Don’t panic, investment resolutions in the face of adversity
What a year 2020 was.
The opening paragraph of a ‘Tale of Two Cities’ written by Charles Dickens in 1859 seems a suitable way to describe it!
“It was the best of times, it was the worst of times, it was the age of wisdom, it was the age of foolishness, it was the epoch of belief, it was the epoch of incredulity, it was the season of Light, it was the season of Darkness, it was the spring of hope, it was the winter of despair, we had everything before us, we had nothing before us, we were all going direct to Heaven, we were all going direct the other way – in short, the period was so far like the present period, that some of its noisiest authorities insisted on its being received, for good or for evil, in the superlative degree of comparison only.”
It will go down in history as a milestone that will have a pervasive and lingering influence on how we view and adapt to the world. Let’s not make any bones about it, 2020 was a tough year. The year flew by, which was a feature that typified 2020 – how timelines have been redacted, be it the speed with which information is carried around the world, the speed of the market crash in March 2020 followed by an equally rapid market recovery fueled by loose liquidity and the record-breaking speed of development of numerous vaccines.
In the context of last year and the start of 2021, which has already had its fair share of drama, be it the invasion of the US Capitol on 6 January and new rounds of lockdowns around the world, it is natural to reflect on your investments and how you should be thinking about them.
Let’s pause and take stock of the global economic situation and the behaviour of markets. Firstly, the world experienced a widespread recession in 2020, markets hit rock bottom in March 2020 and governments globally injected liquidity into the system. This created a significant disconnect between the economic fundamentals and general market return (with some notable exceptions). Looking ahead into 2021, we expect global growth to return, led by China and the eastern hemisphere, with additional stimulus being driven by the incoming US Democrat administration led by President Biden. The big risk for 2021 will be related to the efficiency and effect of the COVID-19 vaccine roll-out, with a second and potentially a third wave of infections creating additional rounds of economic damage and fall-out. So expect markets to be volatile and highly sensitive to sentiment.
When it comes to your investments, the best course of action is to be prudent and not make any hasty decisions. Hold on to what you have (remain invested) unless you absolutely have to access your savings and investments to deal with emergencies. Even then, be mindful of where you make your withdrawals from, take into account the tax implications, especially with your retirement savings, as well as the potential to lock in any losses that you may have experienced in growth-orientated investments (in this case, equities come to mind). Any significant withdrawals will reset the base of your investments and, as economic growth reverts in the medium term, you will be affected by missing out on potential investment returns. The effect of any investment decisions you make now will have consequences for years to come, so they should be carefully considered and the assistance of good financial advice will be invaluable at this time.
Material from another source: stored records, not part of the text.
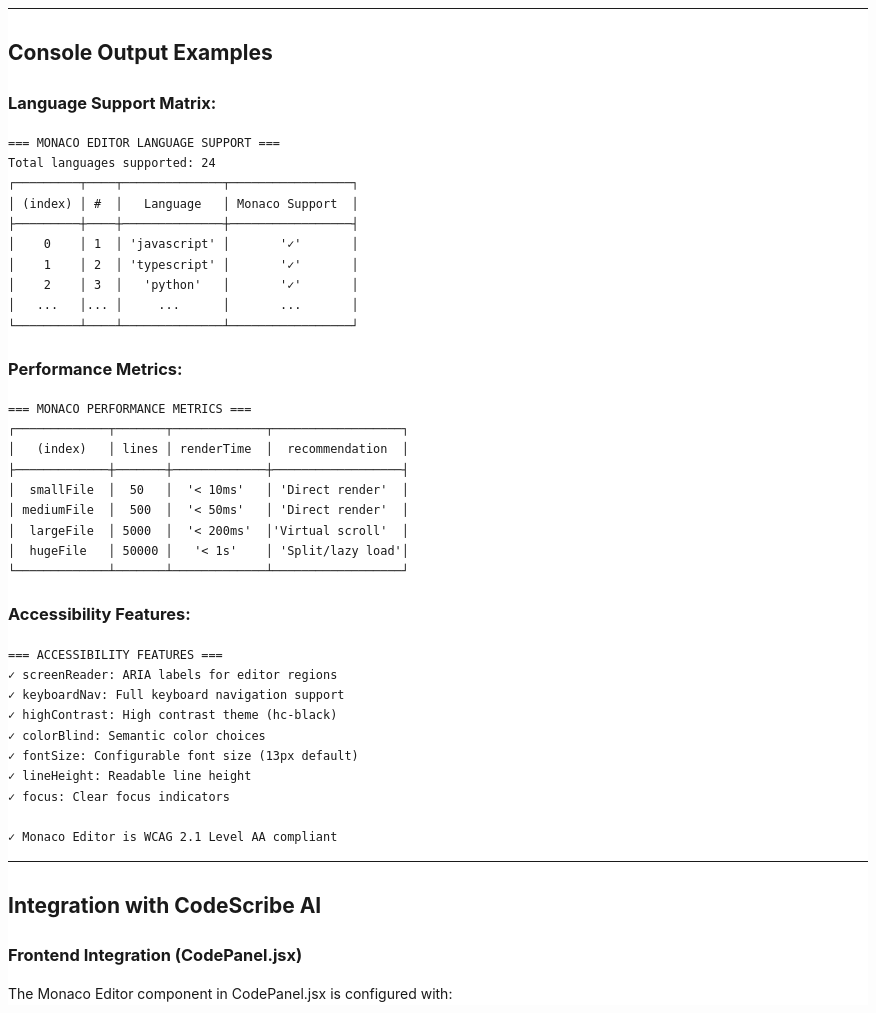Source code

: 
---

## Console Output Examples

### Language Support Matrix:
```
=== MONACO EDITOR LANGUAGE SUPPORT ===
Total languages supported: 24
┌─────────┬────┬──────────────┬─────────────────┐
│ (index) │ #  │   Language   │ Monaco Support  │
├─────────┼────┼──────────────┼─────────────────┤
│    0    │ 1  │ 'javascript' │       '✓'       │
│    1    │ 2  │ 'typescript' │       '✓'       │
│    2    │ 3  │   'python'   │       '✓'       │
│   ...   │... │     ...      │       ...       │
└─────────┴────┴──────────────┴─────────────────┘
```

### Performance Metrics:
```
=== MONACO PERFORMANCE METRICS ===
┌─────────────┬───────┬─────────────┬──────────────────┐
│   (index)   │ lines │ renderTime  │  recommendation  │
├─────────────┼───────┼─────────────┼──────────────────┤
│  smallFile  │  50   │  '< 10ms'   │ 'Direct render'  │
│ mediumFile  │  500  │  '< 50ms'   │ 'Direct render'  │
│  largeFile  │ 5000  │  '< 200ms'  │'Virtual scroll'  │
│  hugeFile   │ 50000 │   '< 1s'    │ 'Split/lazy load'│
└─────────────┴───────┴─────────────┴──────────────────┘
```

### Accessibility Features:
```
=== ACCESSIBILITY FEATURES ===
✓ screenReader: ARIA labels for editor regions
✓ keyboardNav: Full keyboard navigation support
✓ highContrast: High contrast theme (hc-black)
✓ colorBlind: Semantic color choices
✓ fontSize: Configurable font size (13px default)
✓ lineHeight: Readable line height
✓ focus: Clear focus indicators

✓ Monaco Editor is WCAG 2.1 Level AA compliant
```

---

## Integration with CodeScribe AI

### Frontend Integration (CodePanel.jsx)
The Monaco Editor component in CodePanel.jsx is configured with:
As you would have seen during 2020, there was a significant effect across different types of asset classes, with some experiencing strong recoveries after the March 2020 market crash and others still not fully recovering. Globally, the strongest recoveries were experienced in large tech stocks and locally there was strong returns from resources counters. Where and how to invest is an important question, and we do not know when, and which asset classes will recover. We would expect investments and asset classes that are sensitive to global economic growth, those that best adapt to the new realities and expected changes to our ways of work and living after COVID-19 as well as those that are trading at deeply discounted levels to be areas of investment that will reward investors.
Remaining well diversified is always good and sound advice. Considering the level of risk you take in your investment portfolio and, crucially, to link this to an appropriate timeframe, is important considerations. The more risk you take in your investment portfolio, the more time you need to give your investments and the more you need to be able to resist making changes as a result of short-term volatility and losses.
These are the basics of sound investing and, despite the 2020 that we have gone through and the real risk that 2021 is not going to be different (if the start of the year is anything to go by), there is no reason to not continue following these principles. The key is not to panic, to continue to follow a structured and disciplined approach to investing, have patience as well as not be influenced by emotions and sentiment in the short term.
We rigorously follow these principles when we manage our own portfolios. We are here to help clients achieve their goals on their investment journey, because when it comes to investments, for us, it’s personal.